Introduction to neural networks — weights, biases and activation

6 min readDec 27, 2021

How a neural network learns through weights, biases and activation functions

We often hear that artificial neural networks are representations of human brain neurons within a computer. These sets of neurons form interconnected networks, but their processes that trigger events and activations are quite different from that of a real brain.

A neuron, taken individually, is relatively useless, but when combined with hundreds or thousands of other neurons they form an interconnected network that often outperforms any other machine learning algorithm.

Brief historical background

The concept of a neural network is quite ancient — the first thoughts of modeling software taking inspiration from the human brain date back to the early 1940s, by Donald Hebb, McCulloch and Pitts. For over 20 years the concept remained at the level of theory. The training of neural networks was possible only through greater computation power and the creation of the backpropagation algorithm by Paul Werbos, an efficient mechanism that allows the network to learn by propagating the feedback of a neuron to the one that precedes it.

The work of Geoffrey Hinton, Andrew Ng and Jeff Dean who, together with other researchers, made the neural network paradigm popular and effective for a whole range of problems.

Today neural networks are used in a myriad of tasks thanks to their ability to solve problems previously considered impossible to solve such as language translation, video and audoi synthesis and autonomous driving.

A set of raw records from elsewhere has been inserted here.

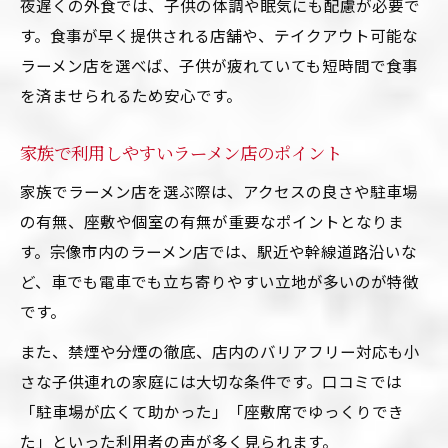
夜遅くの外食では、子供の体調や眠気にも配慮が必要で
す。食事が早く提供される店舗や、テイクアウト可能な
ラーメン店を選べば、子供が疲れていても短時間で食事
を済ませられるため安心です。
家族で利用しやすいラーメン店のポイント
家族でラーメン店を選ぶ際は、アクセスの良さや駐車場
の有無、座敷や個室の有無が重要なポイントとなりま
す。宗像市内のラーメン店では、駅近や幹線道路沿いな
ど、車でも電車でも立ち寄りやすい立地が多いのが特徴
です。
また、禁煙や分煙の徹底、店内のバリアフリー対応も小
さな子供連れの家庭には大切な条件です。口コミでは
「駐車場が広くて助かった」「座敷席でゆっくりでき
た」といった利用者の声が多く見られます。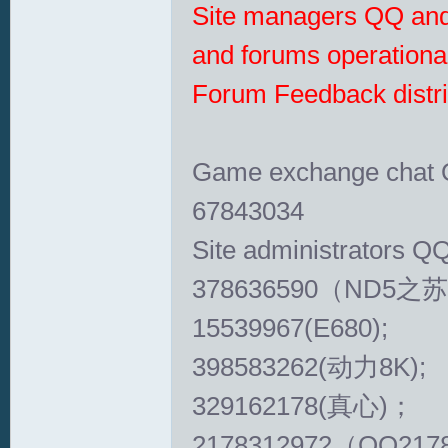
Site managers QQ and 
and forums operational
Forum Feedback distric
Game exchange chat Q
67843034
Site administrators QQ
378636590（ND5之苏
15539967(E680);
398583262(动力8K);
329162178(真心)；
2178312972（QQ217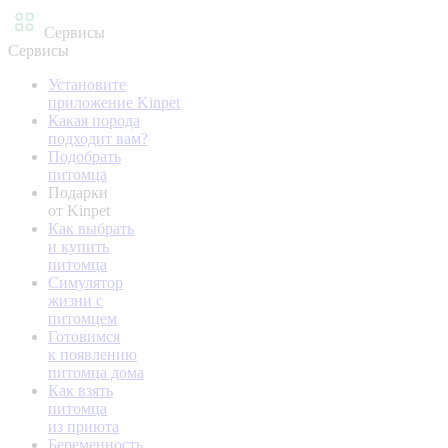
Сервисы
Сервисы
Установите
приложение Kinpet
Какая порода
подходит вам?
Подобрать
питомца
Подарки
от Kinpet
Как выбрать
и купить
питомца
Симулятор
жизни с
питомцем
Готовимся
к появлению
питомца дома
Как взять
питомца
из приюта
Беременность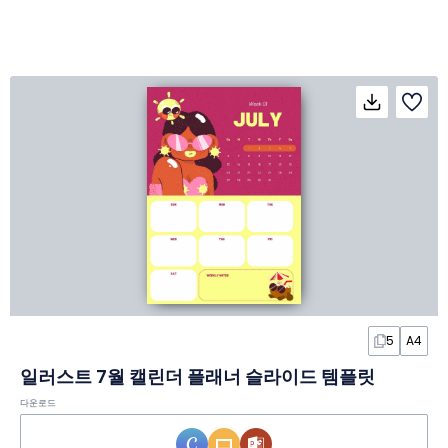
5
A4
일러스트 7월 캘린더 플래너 슬라이드 템플릿
다운로드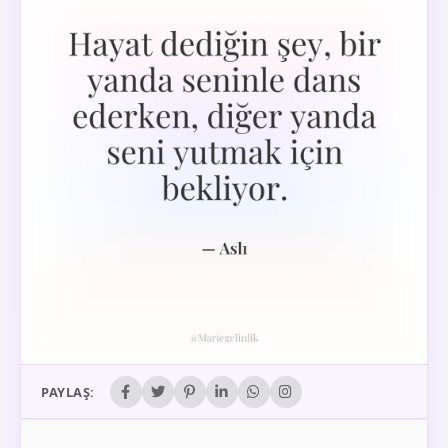
PAYLAŞ: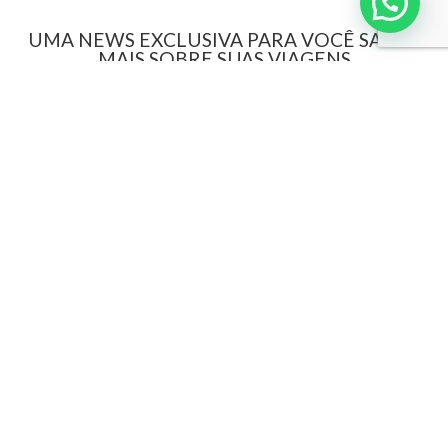
UMA NEWS EXCLUSIVA PARA VOCÊ SABER
MAIS SOBRE SUAS VIAGENS
Interpoint
Sobre a Interpoint
GD Digital
Revista Grandes Destinos
Documentação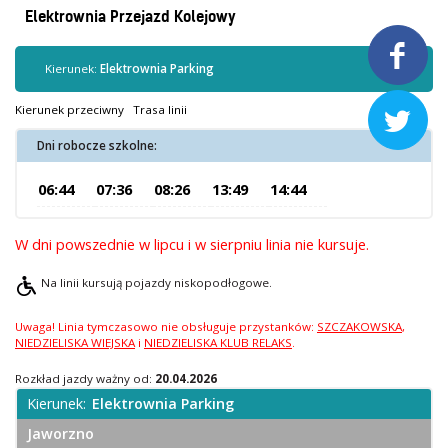
Kontrola biletów
Elektrownia Przejazd Kolejowy
Automaty biletowe

Sprzedaż biletów u kierowców
Kierunek:
Elektrownia Parking
Jaworznicka Karta Miejska
Kierunek przeciwny
Trasa linii

Open Payment System
Dni robocze szkolne:
Sklep internetowy
06:44
07:36
08:26
13:49
14:44
Aktualności
W dni powszednie w lipcu i w sierpniu linia nie kursuje.
Stacja Kontroli Pojazdów
Na linii kursują pojazdy niskopodłogowe.
Uwaga! Linia tymczasowo nie obsługuje przystanków:
SZCZAKOWSKA
,
Inne
NIEDZIELISKA WIEJSKA
i
NIEDZIELISKA KLUB RELAKS
.
Rozkład jazdy ważny od:
20.04.2026
Centrum Obsługi Klienta
Kierunek:
Elektrownia Parking
Kontakt
Jaworzno
Multimedia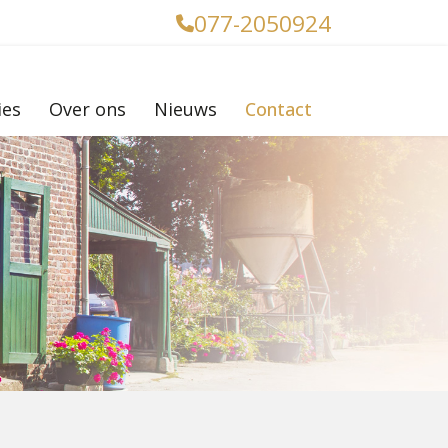
077-2050924
ies
Over ons
Nieuws
Contact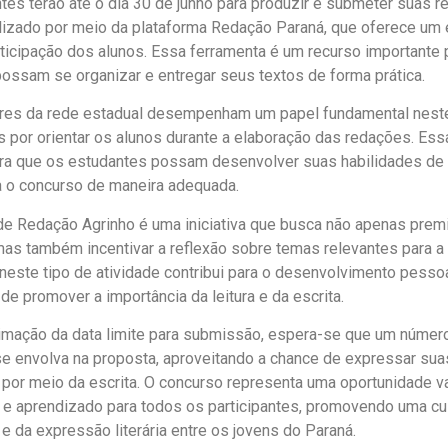
ntes terão até o dia 30 de junho para produzir e submeter suas r
lizado por meio da plataforma Redação Paraná, que oferece um e
participação dos alunos. Essa ferramenta é um recurso importante
ossam se organizar e entregar seus textos de forma prática.
res da rede estadual desempenham um papel fundamental neste
 por orientar os alunos durante a elaboração das redações. Ess
ra que os estudantes possam desenvolver suas habilidades de 
a o concurso de maneira adequada.
e Redação Agrinho é uma iniciativa que busca não apenas prem
as também incentivar a reflexão sobre temas relevantes para a
 neste tipo de atividade contribui para o desenvolvimento pess
de promover a importância da leitura e da escrita.
mação da data limite para submissão, espera-se que um número 
e envolva na proposta, aproveitando a chance de expressar sua
por meio da escrita. O concurso representa uma oportunidade v
e aprendizado para todos os participantes, promovendo uma cul
e da expressão literária entre os jovens do Paraná.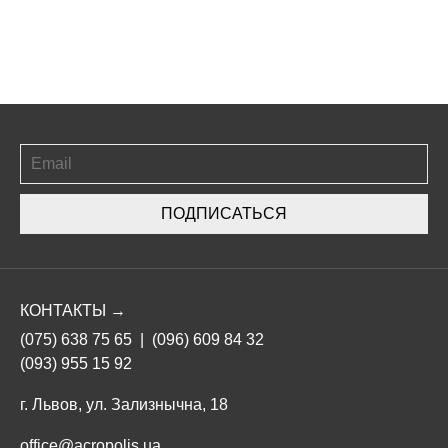
ПОДПИСАТЬСЯ
КОНТАКТЫ →
(075) 638 75 65
|
(096) 609 84 32
(093) 955 15 92
г. Львов, ул. Зализнычна, 18
office@acropolis.ua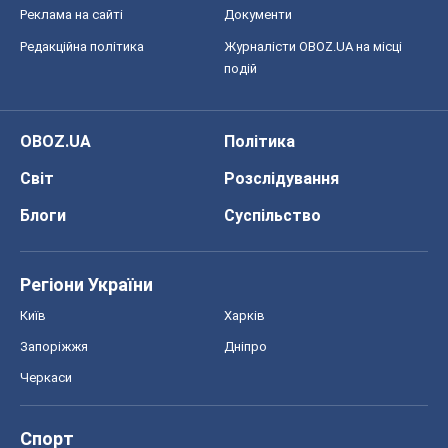
Регіони України
Київ
Харків
Запоріжжя
Дніпро
Черкаси
Спорт
Футбол
Баскетбол
Хокей
Бокс
Формула-1
Моя школа
ГДЗ
Підручники
Онлайн уроки
ДПА
ЗНО
НМТ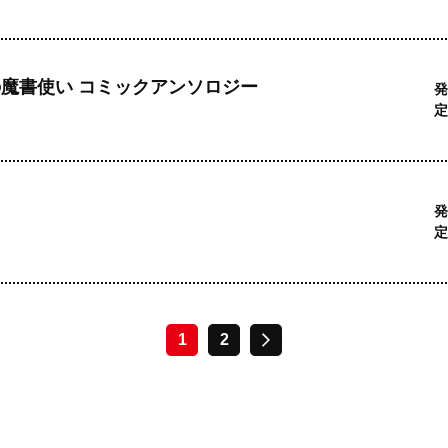
魔書使い コミックアンソロジー
発
定
発
定
1
2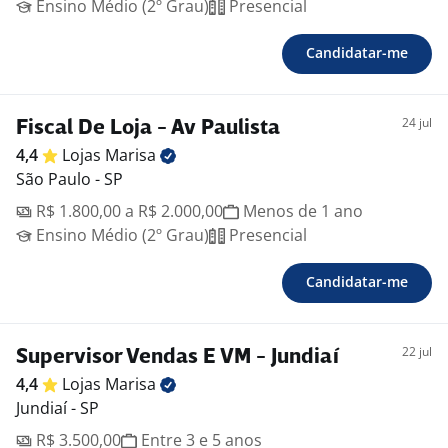
Ensino Médio (2º Grau)
Presencial
Candidatar-me
24 jul
Fiscal De Loja - Av Paulista
4,4
Lojas
Marisa
São Paulo - SP
R$ 1.800,00 a R$ 2.000,00
Menos de 1 ano
Ensino Médio (2º Grau)
Presencial
Candidatar-me
22 jul
Supervisor Vendas E VM - Jundiaí
4,4
Lojas
Marisa
Jundiaí - SP
R$ 3.500,00
Entre 3 e 5 anos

Natural and artificial neuron — what are the differences?

While it is true that neural networks are inspired by natural neurons, this comparison is almost misleading as their anatomies and behaviors are different. I won’t go much into the neuroscientific aspect, but natural neurons seem to prefer activation based on a “switch”, an on or off state of activation. Following the period of activity, among other things, natural neurons exhibit a refractory period, i.e. where their ability to activate again is suppressed. This behavior is described in the concept of action potential.

General view of the anatomy of a neuron. Image by Author.

Anatomy of an artificial neuron. Image by Author.

Neural networks as “black boxes”

Neural networks are considered to be black boxes — we don’t know why they achieve this performance, but we do know how they do it.

The so-called dense layers, which are the most common layers in a neural network, create interconnections between the various layers of the network. Each neuron is connected to every other neuron of the next layer, which means that its output value becomes the input for the next neurons. Each connection between neurons has a weight which is one of the factors that is changed during training. The weight of the connection affects how much input is passed between neurons. This behavior follows the formula inputs * weights.

Once a neuron receives inputs from all the other neurons connected to it, a bias is added, a constant value that changes is added to the previous computation involving weight. Bias is also a factor that is tuned during training. A neural network is able to generalize and model a problem in the real world (which is nothing more than a mathematical function) thanks to the constant adjustment of weights and bias, which modulate the output and the input of each single neuron until the network does not approach an acceptable solution.

The output of a neuron is expressed by the formula
output = inputs * weights + bias

The adjustment of weights and biases is done in the hidden layers, which are the layers between the input layer and the output layer. They are called “hidden” because we do not see the adjustment behavior of weights and biases. This is why neural networks are black boxes.

How a neural network learns

What makes neural networks such a complex topic is the enormous amount of calculations that occur at both the network and single neuron level. Along with the weights and bias there are the activation functions which add further mathematical complexity but greatly influence the performance of a neural network.

Weights and Biases

Weights and bias can be interpreted as a system of knobs that we can manipulate to optimize our model — like when we try to tune our radio by turning the knobs to find the desired frequency. The main difference is that in a neural network, we have hundreds if not thousands of knobs to turn to achieve the final result.

Since weights and bias are parameters of the network, these will be subject to the change generated by the rotation of the imaginary knobs. Since the weights are multiplied with the input, they affect the magnitude of the latter. The bias, on the other hand, since it is added to the whole expression, will move the function in the dimensional plane. Let’s see some examples.

Recall that the formula is output = inputs * weights + bias

How the output of a neuron changes based on weight and bias. Image by Author.

As you can see, weights and biases impact the behavior of each artificial neuron, but they do it in a different way respectively. The weights are usually initialized randomly while the bias at 0.

‍The behavior of a neuron is also influenced by its activation function which, parallel to the action potential for a natural neuron, defines the activation conditions and relative values of the final output.

Activation Function

The topic of activation functions deserves a separate article, but here I will present a general overview. If you remember, I mentioned how a natural neuron has a switch activation. In computer / math jargon, we call this function a step function.

Behavior of a step function. Image by Author.

Following the formula

1 if x > 0; 0 if x ≤ 0

the step function allows the neuron to return 1 if the input is greater than 0 or 0 if the input is less than or equal to 0. This behavior simulates the behavior of a natural neuron and follows the formula

output = sum(inputs*weights) + bias

The step function is a very simple function, and in the AI field there is a tendency to use more complex activation functions, such as the rectified linear unit (ReLU) and SoftMax.